Yes, I do strive for the uncanny – although for me the uncanny does not necessarily lead to horror. My characters (like me, I guess) do not fear the world: they are curious about what they do not or cannot understand.

Your characterization of how I present sexuality as a form of worship is interesting. Despite the presence of divine, demonic, and/or supernatural elements in much of my work, I am an absolute atheist. For me, there is only physical world, and nothing else. And sex is the ultimate sensual experience, the greatest expression of how sublime being alive can be. At its best, sex indeed is a form of worship – the worship of the sensual world, the ecstasy of communing with other bodies, other persons. Sex is when we are least alone, when we are most connected to the pleasures our senses can bring, to the pleasures our bodies can give to others, to the joy of being alive – it is when we are most acutely attuned to the physical reality of the other.

[PL] The narrative, philosophical, poetic and perhaps theological relationship between sex and religion present in a large part of your work (at least in the things I read) makes me find some analogies with many poems and songs of Leonard Cohen, who was a Canadian too, from Montreal like you. Is there maybe a particular relationship between a place and a theme?

[CL] Montreal is definitely a city of love, and Montrealers, in general, tend to revel in their appreciation of sex, love, and sensuality.

[PL] In Venera Dreams the explicit references to the narrative cycle of Vermilion Sands by J.G. Ballard are evident. Was it an important book for you? There seems to be, in both, a series of common references: surrealism, Dalí, cinema, a certain late-romantic symbolist culture. You explicitly recognized it in a final note of the book. Can you comment about it?

[CL] J.G. Ballard is my favourite writer. And, yes, I did name the Veneran drug vermilion after his Vermilion Sands. His influence is all over everything I write, even when it’s not this obvious.
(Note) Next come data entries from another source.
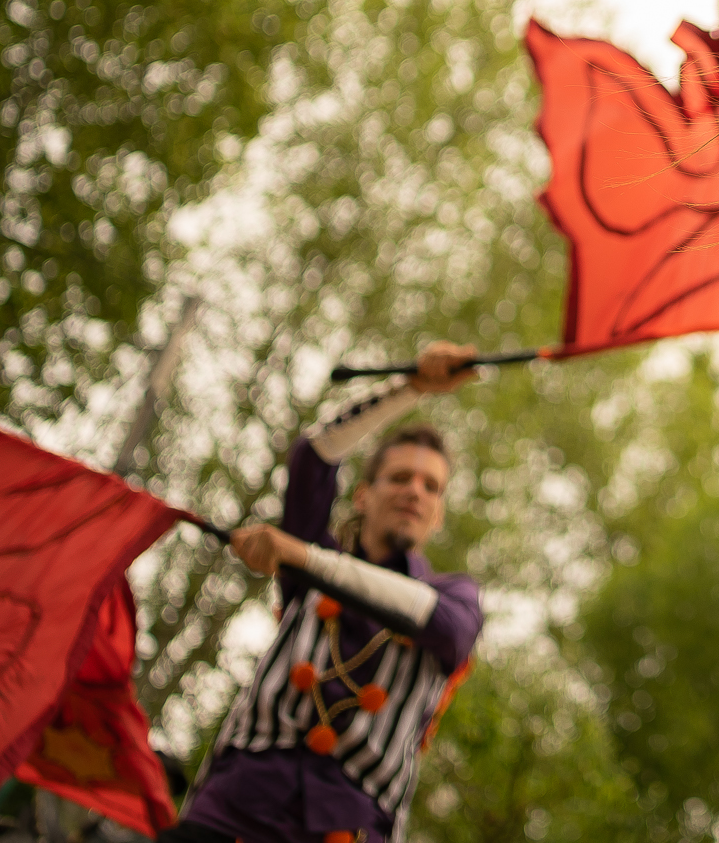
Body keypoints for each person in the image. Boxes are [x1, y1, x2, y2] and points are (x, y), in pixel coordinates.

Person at [159, 344, 485, 843]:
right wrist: (412, 387)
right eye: (400, 477)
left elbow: (448, 628)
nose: (415, 491)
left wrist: (302, 557)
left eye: (431, 486)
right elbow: (315, 454)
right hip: (234, 810)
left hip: (350, 826)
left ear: (438, 513)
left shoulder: (454, 595)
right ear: (363, 494)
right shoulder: (310, 547)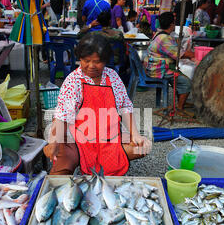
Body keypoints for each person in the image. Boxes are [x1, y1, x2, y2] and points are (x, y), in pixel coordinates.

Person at [43, 33, 151, 176]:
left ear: (105, 61)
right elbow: (63, 114)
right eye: (86, 60)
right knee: (59, 170)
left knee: (142, 147)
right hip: (80, 142)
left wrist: (135, 135)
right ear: (79, 58)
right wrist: (54, 142)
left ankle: (108, 172)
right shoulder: (73, 81)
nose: (91, 66)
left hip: (110, 140)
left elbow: (125, 107)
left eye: (97, 61)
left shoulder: (112, 77)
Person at [144, 12, 194, 116]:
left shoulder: (158, 34)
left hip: (153, 66)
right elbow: (179, 54)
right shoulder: (165, 38)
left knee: (180, 75)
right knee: (186, 82)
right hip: (158, 69)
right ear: (171, 25)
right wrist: (194, 54)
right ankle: (180, 108)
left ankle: (181, 101)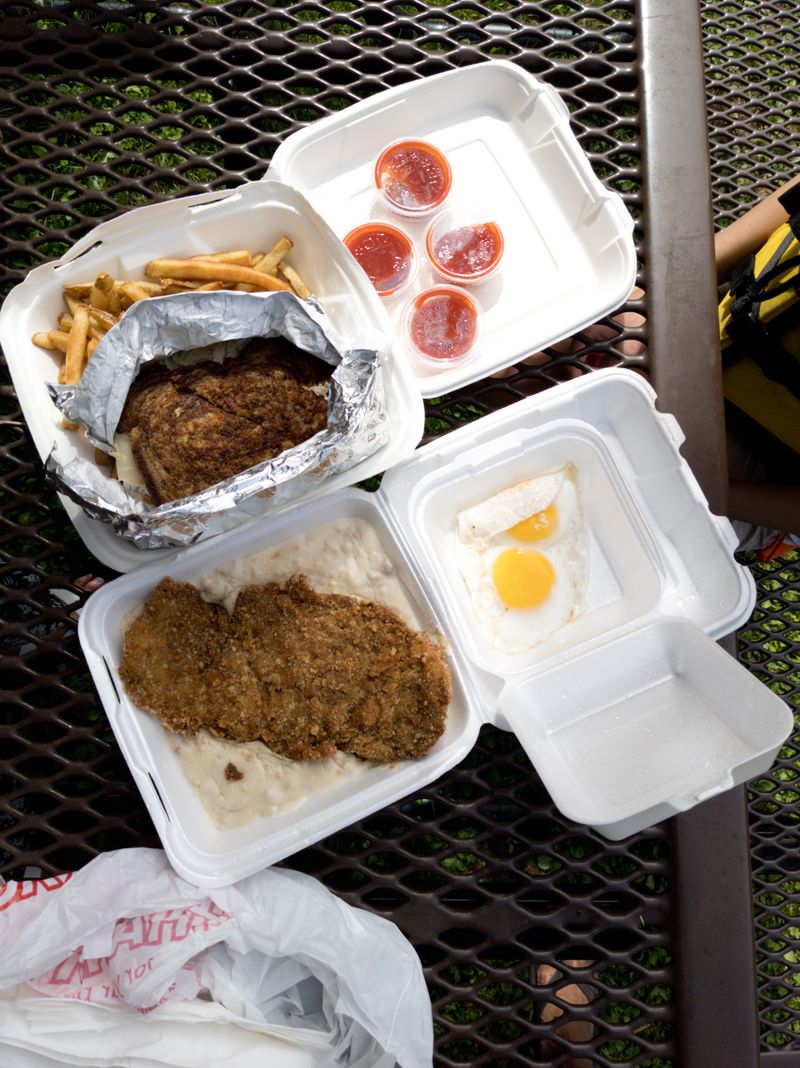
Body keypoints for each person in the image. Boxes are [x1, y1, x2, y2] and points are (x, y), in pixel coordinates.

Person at [714, 173, 800, 555]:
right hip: (720, 340)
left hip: (770, 474)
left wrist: (710, 489)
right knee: (586, 326)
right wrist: (670, 282)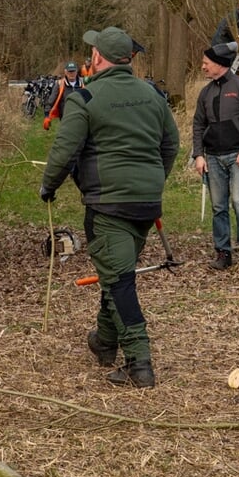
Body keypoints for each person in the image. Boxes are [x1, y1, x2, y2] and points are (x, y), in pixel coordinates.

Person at [40, 26, 179, 387]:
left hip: (108, 206)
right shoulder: (153, 96)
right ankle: (104, 342)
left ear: (98, 58)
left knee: (120, 283)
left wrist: (48, 186)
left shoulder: (84, 98)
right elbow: (171, 145)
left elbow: (64, 150)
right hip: (147, 204)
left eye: (92, 53)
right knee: (115, 269)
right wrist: (152, 180)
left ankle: (140, 364)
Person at [190, 41, 239, 272]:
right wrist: (198, 155)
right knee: (218, 206)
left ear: (220, 64)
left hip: (237, 156)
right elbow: (198, 125)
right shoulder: (205, 92)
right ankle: (223, 252)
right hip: (212, 157)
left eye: (206, 63)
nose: (203, 67)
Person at [41, 61, 85, 130]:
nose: (71, 73)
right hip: (65, 120)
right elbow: (50, 101)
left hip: (81, 119)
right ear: (65, 72)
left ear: (77, 71)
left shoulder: (83, 84)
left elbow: (89, 102)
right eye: (69, 71)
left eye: (73, 71)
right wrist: (46, 116)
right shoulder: (59, 84)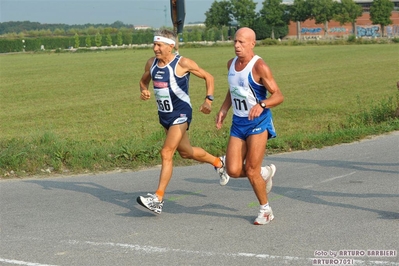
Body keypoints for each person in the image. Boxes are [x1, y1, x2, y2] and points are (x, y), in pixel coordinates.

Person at [137, 29, 229, 214]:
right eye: (154, 45)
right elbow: (143, 80)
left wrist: (208, 100)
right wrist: (144, 90)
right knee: (186, 152)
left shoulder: (183, 63)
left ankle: (158, 199)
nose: (155, 48)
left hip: (181, 113)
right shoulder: (151, 63)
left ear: (170, 46)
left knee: (166, 152)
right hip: (165, 115)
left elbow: (208, 77)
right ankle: (219, 163)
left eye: (159, 45)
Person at [215, 27, 284, 225]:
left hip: (258, 122)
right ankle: (265, 173)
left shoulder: (259, 66)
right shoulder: (231, 64)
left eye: (242, 42)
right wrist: (223, 109)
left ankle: (265, 210)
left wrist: (262, 105)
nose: (237, 45)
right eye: (235, 41)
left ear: (252, 44)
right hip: (238, 123)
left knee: (251, 170)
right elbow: (233, 90)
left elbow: (278, 95)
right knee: (233, 170)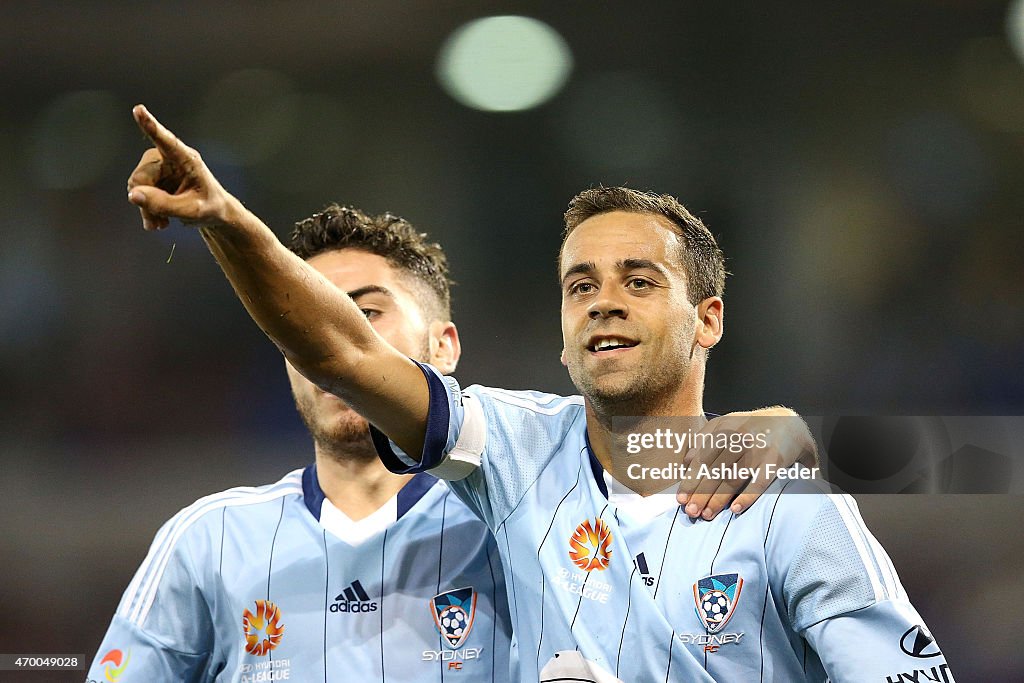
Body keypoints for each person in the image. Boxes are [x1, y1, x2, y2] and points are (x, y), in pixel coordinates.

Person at [122, 105, 942, 683]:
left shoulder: (788, 500)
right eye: (579, 285)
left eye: (639, 280)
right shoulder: (510, 454)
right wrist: (225, 219)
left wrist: (795, 432)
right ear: (561, 331)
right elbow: (341, 353)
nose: (604, 300)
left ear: (709, 319)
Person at [87, 206, 514, 681]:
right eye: (305, 328)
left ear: (443, 346)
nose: (330, 349)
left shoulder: (515, 523)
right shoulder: (208, 542)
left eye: (365, 313)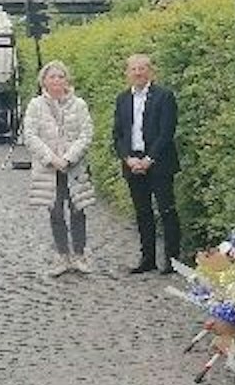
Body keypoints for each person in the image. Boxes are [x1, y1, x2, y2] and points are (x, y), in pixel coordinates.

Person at [22, 60, 97, 276]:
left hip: (74, 168)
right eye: (52, 77)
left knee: (78, 209)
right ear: (44, 81)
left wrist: (69, 158)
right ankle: (62, 255)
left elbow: (86, 134)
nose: (56, 80)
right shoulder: (35, 105)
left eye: (60, 76)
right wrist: (51, 158)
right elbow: (30, 135)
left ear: (67, 80)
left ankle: (80, 254)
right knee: (55, 211)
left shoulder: (79, 104)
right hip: (48, 169)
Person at [111, 53, 181, 274]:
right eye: (133, 69)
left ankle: (172, 259)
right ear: (127, 73)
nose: (138, 73)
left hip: (159, 162)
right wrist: (128, 158)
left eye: (142, 68)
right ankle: (147, 258)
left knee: (166, 210)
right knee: (142, 212)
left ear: (151, 71)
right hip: (133, 162)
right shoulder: (122, 99)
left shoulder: (164, 96)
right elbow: (118, 134)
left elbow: (166, 131)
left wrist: (149, 159)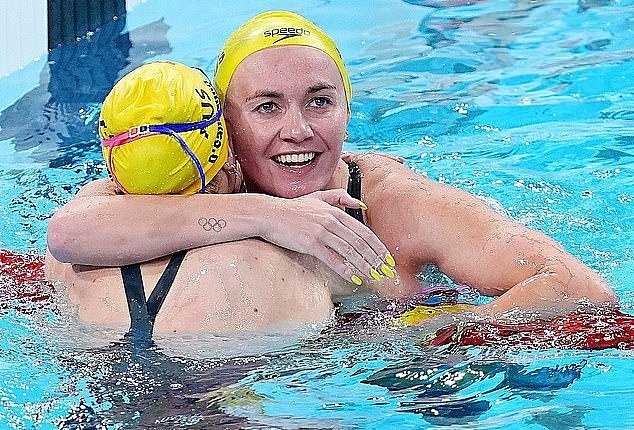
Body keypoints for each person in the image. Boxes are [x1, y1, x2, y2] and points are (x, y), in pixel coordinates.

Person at [47, 11, 618, 324]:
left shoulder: (396, 204)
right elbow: (72, 232)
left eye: (319, 101)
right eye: (267, 106)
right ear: (223, 124)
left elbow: (580, 288)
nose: (297, 129)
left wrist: (444, 331)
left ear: (348, 109)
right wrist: (268, 217)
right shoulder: (203, 178)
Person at [45, 61, 394, 346]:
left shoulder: (77, 255)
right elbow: (383, 316)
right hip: (242, 409)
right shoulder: (291, 259)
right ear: (225, 151)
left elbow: (64, 233)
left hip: (96, 413)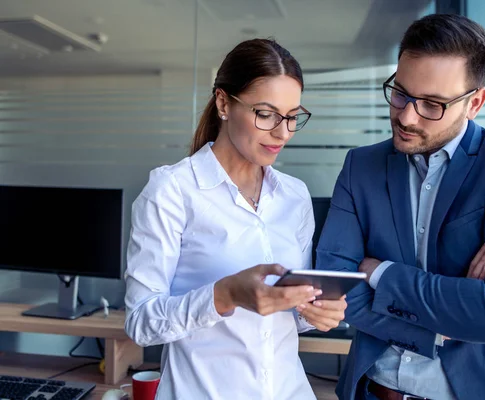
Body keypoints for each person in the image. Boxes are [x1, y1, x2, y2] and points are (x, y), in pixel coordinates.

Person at [316, 14, 485, 400]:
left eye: (432, 104)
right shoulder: (362, 167)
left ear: (474, 103)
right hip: (377, 391)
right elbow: (335, 289)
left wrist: (382, 273)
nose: (406, 115)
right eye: (401, 93)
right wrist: (447, 319)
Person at [124, 38, 347, 400]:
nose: (283, 132)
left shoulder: (294, 195)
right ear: (224, 102)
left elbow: (292, 314)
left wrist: (316, 312)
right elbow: (141, 324)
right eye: (266, 114)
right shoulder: (172, 190)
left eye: (292, 116)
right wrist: (224, 295)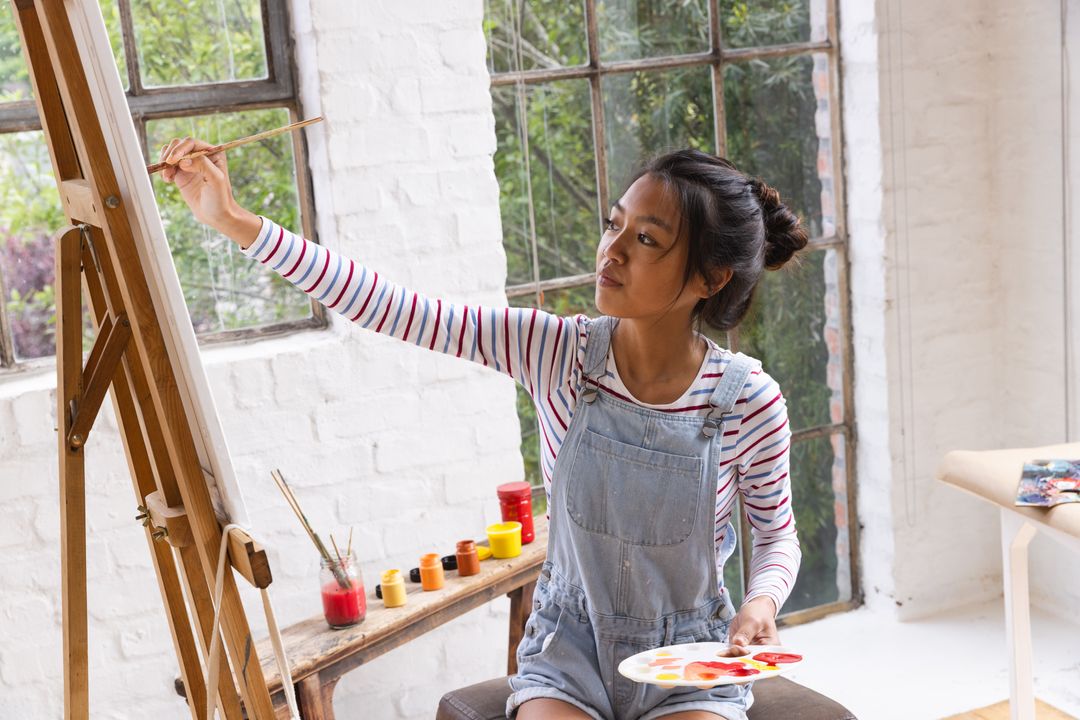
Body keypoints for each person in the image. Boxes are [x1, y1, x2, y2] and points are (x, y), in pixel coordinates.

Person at [159, 136, 806, 720]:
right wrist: (235, 222)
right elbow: (392, 308)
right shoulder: (557, 353)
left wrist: (760, 606)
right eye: (615, 225)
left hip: (688, 657)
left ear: (709, 278)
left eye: (646, 240)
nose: (611, 250)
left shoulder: (746, 401)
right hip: (568, 650)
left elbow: (777, 537)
In many ways Venera Dreams is a celebration, literary collage, and creative rewriting of everything I love: Ballard (of course!), the Mediterranean, Italy, Venice, Rome, Barcelona, Montreal, Dalí, Antoni Gaudí, Jack Kirby, Philip José Farmer, pulp adventure heroes, The Arabian Nights, Catalonian Modernisme, Ursula Le Guin’s Orsinian Tales, Tanith Lee’s Secret Books of Paradys, Michael Moorcock’s End of Time, John Barth’s Chimera, metafiction, superheroes, mosaic storytelling, surrealism, cinema, comics, Art Nouveau, fictional cities and/or fantastic metropolises, Alexandra Camille Renwick, New Wave SF, literary decadence, mythology, Sherlock Holmes, utopianism, and so much more. I consider Venera Dreams the labyrinthine and surreal map of my imagination. A good way to describe Venera Dreams might be: a collaboration between Italo Calvino and Jorge Luis Borges fuelled by New Wave SF, pulp fiction, and The Arabian Nights.

[PL] The last question concerns future projects. What are you working on at the moment?

[CL] My main form of expression these days is the mosaic: an assemblage of self-contained yet interconnected stories that, together, form a greater whole. I’ve written two such books – The Door to Lost Pages (2011) and Venera Dreams (2017) – and I’m currently working on three more, in three different genres.

Chronicles of the Second Global War is a series of espionage stories set in the present day but in an alternate reality beset by a war that is destabilizing the entire planet. The Problems of Vernon Tevis is a crime/noir series about a world-travelling fixer for an international prostitution ring. The Superstar Dossier is a metafictional mosaic of documents set in a world brimming with superheroes, exploring the superhero genre’s vast history.

All of these are in various stages of development, and episodes from each mosaic have already appeared in magazines and anthologies.